If storing data in the cloud, you can create up to seven analysis application and reference genome combinations with an additional BCL Convert-only application. If storing data locally, you can create up to three analysis application and reference genome combinations with an additional BCL Convert-only application. For each combination, you can use up to eight configurations using a different library prep kit, index adapter kit, or configuration settings for an analysis application and reference genome combination already used.
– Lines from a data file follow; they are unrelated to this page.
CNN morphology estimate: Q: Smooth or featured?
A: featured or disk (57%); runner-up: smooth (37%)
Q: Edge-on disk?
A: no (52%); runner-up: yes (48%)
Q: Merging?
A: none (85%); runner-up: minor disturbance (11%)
The following combinations are included in the seven or three configuration limit:
The same analysis application and application version with a different reference genome
The same reference genome with a different application or application version
A different application or application version with a different reference genome
Use the following steps to configure DRAGEN BCL Convert analysis.
[Optional] Enter a description for the configuration.
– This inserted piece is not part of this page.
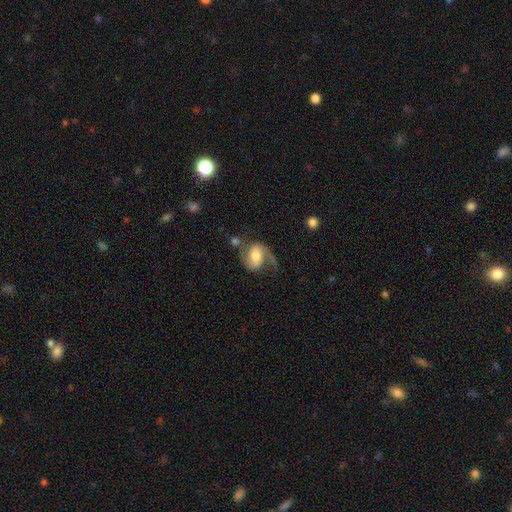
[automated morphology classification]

Select your library prep and index adapter kits.
Enter the following optional settings.
Index Adapter Read 1 - Adapter sequence for Read 1. If using an Illumina library prep kit, you cannot modify this field.
Index Adapter Read 2 - Adapter sequence for Read 2. If using an Illumina library prep kit, you cannot modify this field.
Override Cycles - Specify UMI cycles and mask out cycles of a read. The values are automatically populated according to your library prep and index adapter kit information.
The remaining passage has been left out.